-- Questions --
1) Based on the civics education passage below, decide whether each statement agrees with it. For each, answer yes or no and quote the deciding words. (a) The report the page was copied from was published in 2022. (b) Roman republicanism is named as one of the traditions in which ideals of liberty are embedded. (c) The passage quotes Lincoln's phrase as "a new nation, dedicated to liberty."
2) The civics education passage below names the traditions in which ideals of political, religious, and economic liberty are embedded. List every one of them.
3) According to the civics education passage below, who wrote the report that the page's text was copied from?

-- Excerpt to read --
● ● ●
Civics Education: Necessary Principles and Curriculum Sketch

We have copied the text of this webpage from David Randall’s Learning for Self-Government A K–12 Civics Report Card (Pioneer Institute and National Association of Scholars, 2022).

Civics Education: Necessary Principles

A proper civics education should teach students about all of America’s foundational ideals. These include ideals of libertyconstitutional orderthe expansion of libertythe preservation of the republicthe expansion of the republiccommercial expansionnational interestnational unitymoral crusadepopulist revolt, and moderation.

Civics classes should teach our ideals of liberty. These include ideals of political, religious, and economic liberty embedded in the Judaeo-Christian tradition, Greek philosophy, Roman republicanism, English ideals of local self-government, common law, and Parliamentary sovereignty, and Enlightenment philosophy; the enduring importance of liberty secured in natural law; and the long struggles by America’s forebears to achieve and to institutionalize ever greater amounts of liberty. Students should learn the outline of the millennia of intellectual and political history encapsulated in Lincoln’s phrase “a new nation, conceived in liberty.”
● ● ●
-- Dataset section --
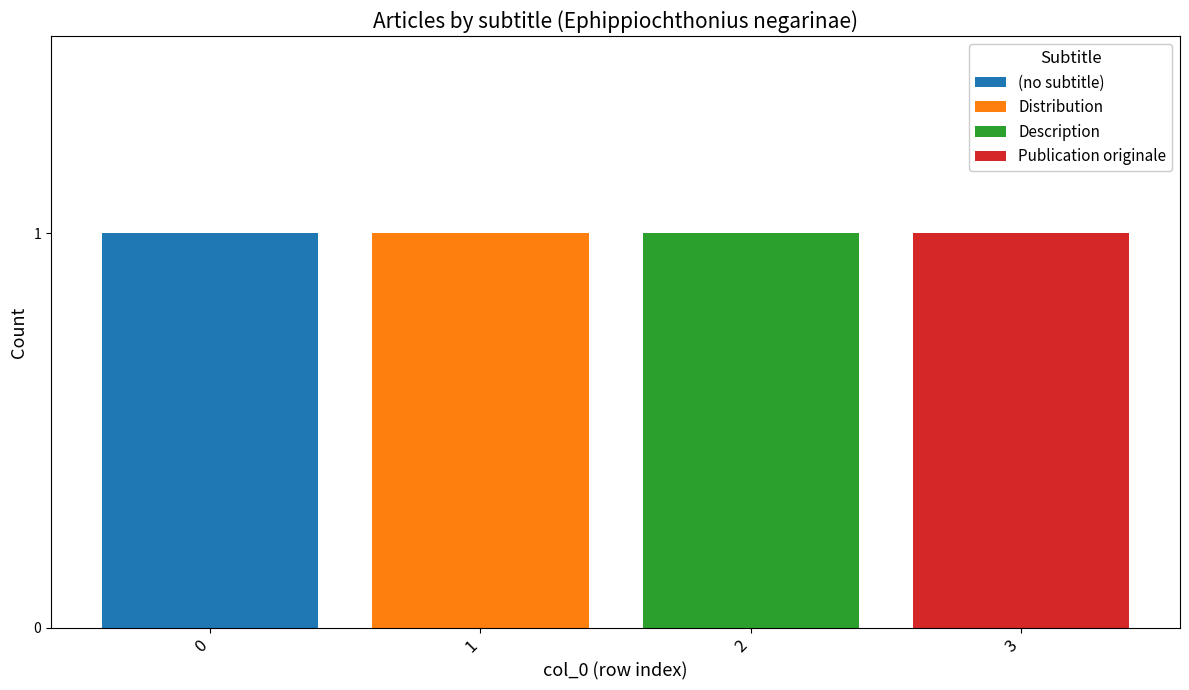

Is it true that (no subtitle) equals -1 at 2?

False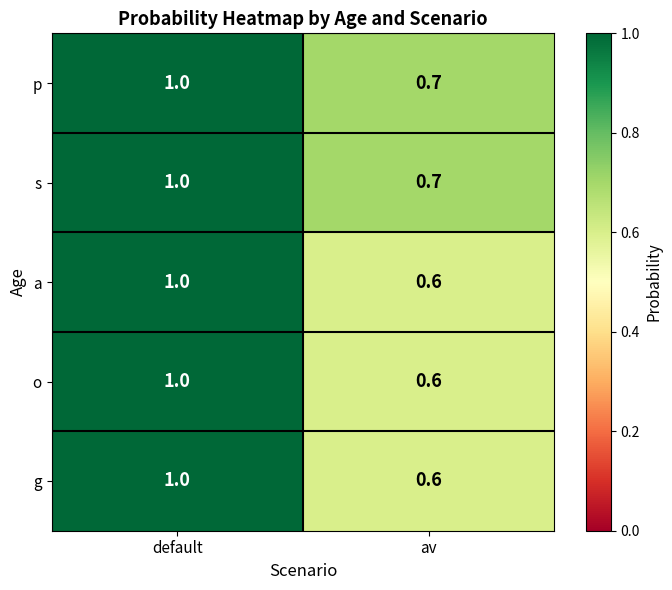

What is the sum of the a values at default and av?

1.6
● ● ●
-- Results of the exercise --
1)
(a) Yes: "(Pioneer Institute and National Association of Scholars, 2022)"
(b) Yes: "embedded in the Judaeo-Christian tradition, Greek philosophy, Roman republicanism"
(c) No: "a new nation, conceived in liberty."

2)
1. The Judaeo-Christian tradition
2. Greek philosophy
3. Roman republicanism
4. English ideals of local self-government, common law, and Parliamentary sovereignty
5. Enlightenment philosophy

3) David Randall.